Le guardie che erano a sorveglianza di Carteaux e, in questo caso, di Barras, si frapposero, per scongiurare una rissa interminabile tra i due e compromettere la reputazione di entrambi. Napoleone non oppose resistenza, non aveva intenzione di rovinare la sua carriera per colpa di quell'uomo che non apprezzava minimamente. Barras, invece, fu staccato a fatica e allontanato, dimenandosi - Non pensate di passarla liscia, Bonnapate, questo affronto vi costerà molto... - le urla divennero incomprensibili man mano che si allontanava.

Napoleone, come se nulla fosse accaduto, diede di nuovo l'ordine di posizionarli dove aveva comandato lui. Molti soldati si scusarono con il loro amato comandante - Non volevamo farlo, ma abbiamo ubbidito perché costretti dalle sue minacce, non ci punite vi prego...

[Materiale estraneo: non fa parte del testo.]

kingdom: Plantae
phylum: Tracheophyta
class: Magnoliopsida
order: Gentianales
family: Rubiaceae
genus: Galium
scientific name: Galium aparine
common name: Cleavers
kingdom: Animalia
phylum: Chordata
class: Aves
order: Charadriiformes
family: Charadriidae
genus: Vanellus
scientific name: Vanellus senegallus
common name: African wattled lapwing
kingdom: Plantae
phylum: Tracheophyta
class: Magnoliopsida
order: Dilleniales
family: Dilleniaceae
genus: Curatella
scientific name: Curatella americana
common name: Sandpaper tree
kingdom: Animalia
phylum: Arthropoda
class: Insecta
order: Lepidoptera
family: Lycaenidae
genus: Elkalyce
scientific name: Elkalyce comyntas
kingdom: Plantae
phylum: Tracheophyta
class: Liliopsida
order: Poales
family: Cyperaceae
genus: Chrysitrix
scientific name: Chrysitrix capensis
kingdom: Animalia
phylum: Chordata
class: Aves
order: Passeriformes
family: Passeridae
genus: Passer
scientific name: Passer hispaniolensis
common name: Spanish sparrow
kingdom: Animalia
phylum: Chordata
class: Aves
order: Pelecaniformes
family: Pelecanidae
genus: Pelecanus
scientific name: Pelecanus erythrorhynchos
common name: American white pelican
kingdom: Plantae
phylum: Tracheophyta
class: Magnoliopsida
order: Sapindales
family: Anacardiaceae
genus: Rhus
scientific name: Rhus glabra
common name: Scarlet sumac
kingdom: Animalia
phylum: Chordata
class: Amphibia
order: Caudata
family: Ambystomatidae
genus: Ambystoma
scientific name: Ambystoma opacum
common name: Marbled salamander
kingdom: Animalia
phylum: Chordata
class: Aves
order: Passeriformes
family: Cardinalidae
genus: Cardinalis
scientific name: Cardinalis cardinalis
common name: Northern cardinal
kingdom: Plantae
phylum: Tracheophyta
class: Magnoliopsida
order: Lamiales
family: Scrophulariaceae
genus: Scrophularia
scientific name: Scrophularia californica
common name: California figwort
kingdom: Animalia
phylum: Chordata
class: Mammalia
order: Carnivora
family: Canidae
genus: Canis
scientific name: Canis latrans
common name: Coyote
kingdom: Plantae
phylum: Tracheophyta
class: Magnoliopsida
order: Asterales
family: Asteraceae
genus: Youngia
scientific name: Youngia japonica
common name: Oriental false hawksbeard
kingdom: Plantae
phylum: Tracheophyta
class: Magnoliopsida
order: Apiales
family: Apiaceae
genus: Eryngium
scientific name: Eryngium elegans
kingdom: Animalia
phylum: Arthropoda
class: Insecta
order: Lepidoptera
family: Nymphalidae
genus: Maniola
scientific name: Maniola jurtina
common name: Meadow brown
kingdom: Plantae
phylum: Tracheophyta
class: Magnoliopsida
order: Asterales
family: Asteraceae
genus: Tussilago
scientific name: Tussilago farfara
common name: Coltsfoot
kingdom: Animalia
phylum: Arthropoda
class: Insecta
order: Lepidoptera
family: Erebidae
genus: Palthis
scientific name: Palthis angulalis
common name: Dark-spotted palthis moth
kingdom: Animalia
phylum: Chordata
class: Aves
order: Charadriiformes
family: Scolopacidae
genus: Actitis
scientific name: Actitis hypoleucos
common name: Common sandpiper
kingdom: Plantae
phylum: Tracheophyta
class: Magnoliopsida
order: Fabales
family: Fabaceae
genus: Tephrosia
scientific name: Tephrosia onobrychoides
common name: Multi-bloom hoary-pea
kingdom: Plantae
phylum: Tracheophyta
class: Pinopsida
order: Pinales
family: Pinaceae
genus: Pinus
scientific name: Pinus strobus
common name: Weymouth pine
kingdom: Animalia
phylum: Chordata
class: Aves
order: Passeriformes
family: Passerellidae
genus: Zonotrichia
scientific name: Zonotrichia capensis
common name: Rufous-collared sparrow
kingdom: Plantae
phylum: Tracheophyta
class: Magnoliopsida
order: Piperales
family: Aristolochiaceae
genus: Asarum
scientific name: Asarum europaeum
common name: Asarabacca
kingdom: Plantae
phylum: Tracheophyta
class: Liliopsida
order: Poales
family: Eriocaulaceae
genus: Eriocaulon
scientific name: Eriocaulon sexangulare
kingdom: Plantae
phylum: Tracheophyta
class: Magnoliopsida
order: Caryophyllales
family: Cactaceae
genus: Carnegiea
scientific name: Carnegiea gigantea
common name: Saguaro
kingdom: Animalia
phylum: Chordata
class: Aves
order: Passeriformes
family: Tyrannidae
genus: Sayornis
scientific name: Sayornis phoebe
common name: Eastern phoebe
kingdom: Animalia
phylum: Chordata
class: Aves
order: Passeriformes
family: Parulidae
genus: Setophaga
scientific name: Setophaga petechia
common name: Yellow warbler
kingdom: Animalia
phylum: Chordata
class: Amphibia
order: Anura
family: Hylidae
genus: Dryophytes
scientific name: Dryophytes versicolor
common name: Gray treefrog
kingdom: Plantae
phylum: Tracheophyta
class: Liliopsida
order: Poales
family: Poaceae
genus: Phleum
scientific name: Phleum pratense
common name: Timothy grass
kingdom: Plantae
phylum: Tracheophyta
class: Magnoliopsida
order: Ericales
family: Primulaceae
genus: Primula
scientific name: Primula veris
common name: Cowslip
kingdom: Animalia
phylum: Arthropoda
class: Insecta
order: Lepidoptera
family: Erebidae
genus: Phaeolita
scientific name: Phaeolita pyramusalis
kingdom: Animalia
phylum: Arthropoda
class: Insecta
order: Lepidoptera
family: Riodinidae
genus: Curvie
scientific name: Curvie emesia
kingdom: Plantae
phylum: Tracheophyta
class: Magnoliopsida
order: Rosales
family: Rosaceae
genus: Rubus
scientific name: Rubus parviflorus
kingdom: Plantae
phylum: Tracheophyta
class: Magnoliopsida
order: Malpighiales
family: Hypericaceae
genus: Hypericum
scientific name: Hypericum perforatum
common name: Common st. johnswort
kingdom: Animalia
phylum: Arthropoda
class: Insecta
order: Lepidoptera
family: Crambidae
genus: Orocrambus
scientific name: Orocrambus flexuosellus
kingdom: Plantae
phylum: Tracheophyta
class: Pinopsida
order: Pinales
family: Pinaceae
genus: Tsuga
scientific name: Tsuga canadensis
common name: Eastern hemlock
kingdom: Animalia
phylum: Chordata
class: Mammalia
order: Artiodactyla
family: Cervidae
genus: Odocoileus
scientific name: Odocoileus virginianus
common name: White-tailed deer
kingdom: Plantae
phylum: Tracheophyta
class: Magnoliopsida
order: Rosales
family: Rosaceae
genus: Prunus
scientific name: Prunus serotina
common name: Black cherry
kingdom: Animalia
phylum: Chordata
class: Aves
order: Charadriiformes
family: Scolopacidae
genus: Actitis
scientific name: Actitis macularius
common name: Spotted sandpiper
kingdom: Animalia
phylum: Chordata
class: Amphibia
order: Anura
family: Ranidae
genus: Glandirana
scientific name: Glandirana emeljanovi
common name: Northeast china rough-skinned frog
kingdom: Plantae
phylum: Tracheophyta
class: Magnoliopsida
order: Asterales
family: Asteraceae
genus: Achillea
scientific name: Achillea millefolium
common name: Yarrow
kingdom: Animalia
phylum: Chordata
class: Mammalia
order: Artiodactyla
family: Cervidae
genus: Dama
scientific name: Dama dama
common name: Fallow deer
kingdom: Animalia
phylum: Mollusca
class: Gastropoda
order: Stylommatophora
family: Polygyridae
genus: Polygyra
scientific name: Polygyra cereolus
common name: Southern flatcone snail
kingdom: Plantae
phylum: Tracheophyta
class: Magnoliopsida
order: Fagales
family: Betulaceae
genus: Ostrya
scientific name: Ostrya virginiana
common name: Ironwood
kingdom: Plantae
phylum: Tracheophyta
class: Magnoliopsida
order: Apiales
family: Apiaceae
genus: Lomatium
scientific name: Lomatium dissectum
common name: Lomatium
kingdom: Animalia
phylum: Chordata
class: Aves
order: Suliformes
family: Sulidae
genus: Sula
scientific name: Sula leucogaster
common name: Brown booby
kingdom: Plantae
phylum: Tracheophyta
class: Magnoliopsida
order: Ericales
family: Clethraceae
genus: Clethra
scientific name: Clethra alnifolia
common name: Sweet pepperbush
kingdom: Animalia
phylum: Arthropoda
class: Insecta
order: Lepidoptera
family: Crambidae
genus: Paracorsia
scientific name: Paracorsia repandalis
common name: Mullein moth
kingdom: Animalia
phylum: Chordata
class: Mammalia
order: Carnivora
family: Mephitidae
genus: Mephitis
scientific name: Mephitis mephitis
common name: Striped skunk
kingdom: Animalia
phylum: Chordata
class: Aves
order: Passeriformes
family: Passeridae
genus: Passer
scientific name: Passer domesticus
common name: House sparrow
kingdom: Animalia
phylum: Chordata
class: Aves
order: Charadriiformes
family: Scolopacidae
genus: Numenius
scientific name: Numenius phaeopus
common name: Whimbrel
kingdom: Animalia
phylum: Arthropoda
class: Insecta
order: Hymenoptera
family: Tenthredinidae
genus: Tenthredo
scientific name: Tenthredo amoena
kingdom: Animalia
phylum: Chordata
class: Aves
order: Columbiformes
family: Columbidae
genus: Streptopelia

- Avete fatto ciò che era giusto, siete stati bravi e avete dato un esempio di disciplina, era lui ad essere nell'errore, non vi sarà fatto alcun male, potete stare tranquilli - li rassicurò sorridendo. I soldati non credettero alle loro orecchie e, traboccanti di gioia, lo acclamarono. Napoleone non temeva Barras, perché aveva dalla sua parte i commissari Saliceti e Gasparin, oltre ad altri uomini di potere che contavano realmente in Francia, tra cui Robespierre minore, per cui il suo posto era ancora garantito.